When the eggs hatch, the tiny dragons choose their riders from a group of preselected youngsters. Each impresses a young adult with telepathic abilities. The bond between rider and dragon is both telepathic and emotional and lasts until death. If the rider dies, the dragon commits suicide; if the dragon dies, the dragonrider becomes hopelessly insane or suffers from severe depression. Whenever dragons mate, their riders are affected, driven also to make love.
Odds and ends
Just a few notes before I end this short post about a very long series:
- I didn’t tell you about the series protagonists, because I’ve read only three books, but some of them are as good as the dragons. All in all, it is a sci-fi story about courageous people, politics and intrigues, action and adventures. It creates an intricate, fantastical world populated by dragons — without the help of magic.

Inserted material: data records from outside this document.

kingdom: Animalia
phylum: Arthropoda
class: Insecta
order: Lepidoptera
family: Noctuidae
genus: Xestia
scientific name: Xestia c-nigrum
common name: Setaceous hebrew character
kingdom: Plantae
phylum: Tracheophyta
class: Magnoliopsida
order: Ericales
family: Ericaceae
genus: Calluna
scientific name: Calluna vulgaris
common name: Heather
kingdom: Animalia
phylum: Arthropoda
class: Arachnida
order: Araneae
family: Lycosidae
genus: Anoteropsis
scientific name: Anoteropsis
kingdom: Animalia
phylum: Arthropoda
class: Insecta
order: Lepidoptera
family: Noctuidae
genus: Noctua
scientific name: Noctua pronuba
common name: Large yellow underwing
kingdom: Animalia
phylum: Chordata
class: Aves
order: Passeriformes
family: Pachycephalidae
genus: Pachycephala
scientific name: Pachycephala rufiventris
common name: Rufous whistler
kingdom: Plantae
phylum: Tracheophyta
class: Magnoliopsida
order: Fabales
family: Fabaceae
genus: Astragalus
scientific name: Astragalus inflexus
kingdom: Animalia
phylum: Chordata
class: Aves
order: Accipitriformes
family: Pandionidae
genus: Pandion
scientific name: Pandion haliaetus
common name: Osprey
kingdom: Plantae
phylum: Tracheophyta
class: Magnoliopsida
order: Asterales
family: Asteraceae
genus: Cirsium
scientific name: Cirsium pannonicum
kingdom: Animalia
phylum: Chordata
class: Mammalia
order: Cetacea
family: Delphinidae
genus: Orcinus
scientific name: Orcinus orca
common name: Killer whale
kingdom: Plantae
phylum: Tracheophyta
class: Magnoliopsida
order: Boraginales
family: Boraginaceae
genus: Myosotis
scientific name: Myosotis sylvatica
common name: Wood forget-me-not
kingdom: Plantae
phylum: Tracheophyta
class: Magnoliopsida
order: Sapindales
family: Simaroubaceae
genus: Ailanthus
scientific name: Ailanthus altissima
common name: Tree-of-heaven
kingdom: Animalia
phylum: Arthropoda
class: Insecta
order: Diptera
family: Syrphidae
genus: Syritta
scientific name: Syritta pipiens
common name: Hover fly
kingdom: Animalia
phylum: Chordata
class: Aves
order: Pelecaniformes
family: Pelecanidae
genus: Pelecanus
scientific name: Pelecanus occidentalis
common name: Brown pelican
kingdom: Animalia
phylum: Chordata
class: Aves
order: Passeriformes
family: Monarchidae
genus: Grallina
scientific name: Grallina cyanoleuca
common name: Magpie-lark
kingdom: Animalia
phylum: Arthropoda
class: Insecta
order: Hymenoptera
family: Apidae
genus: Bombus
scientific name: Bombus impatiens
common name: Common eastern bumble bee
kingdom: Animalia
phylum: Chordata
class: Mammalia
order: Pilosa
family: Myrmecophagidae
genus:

- There are a few times that the sexual encounters can be called rape, and some readers criticize the author for it, but there are a couple of reasons why I’ve never been offended by this. For one thing, the society of Pern is styled after the Middle Ages, when women were considered good only for cooking and breeding, so it is realistic for the time. In addition, the dragon mating ritual is extremely passionate and somewhat violent. Their riders have no choice, their emotional connection with the dragons is stronger than their mental connection.
One of Anne McCaffrey’s
replies to a question, just to get her take on it:
ANNE: Green riders in my Pern world are ALWAYS gay males: blue riders are usually bisexual and browns not averse to a little of what pleases them with greens. “The dragon decides!” But as such sexual tendencies are not at all unremarkable in a Weyr (where they would be abhorred in Hold or Hall); the matter is not at issue. Bronze riders in my books are as masculine as gold riders are feminine ... but occasionally a bronze will take a green — and it’s up to the riders to decide if they want a like match or will take each other. One can arrange for extra partners of the right persuasion. Source
- McCaffrey sold movie rights for the series in 1996 to an Irish company, and in the end Ronald D. Moore (Outlander, Battlestar Galactica) was chosen as show runner. In 2002, Mr. Moore presented a pilot episode to Warner Brothers Network, but they demanded so many changes that Moore, as a fan of the series, refused to continue with it.
I hope you enjoyed this dragon’s ride, and maybe you’ll give this “ancient” series a try.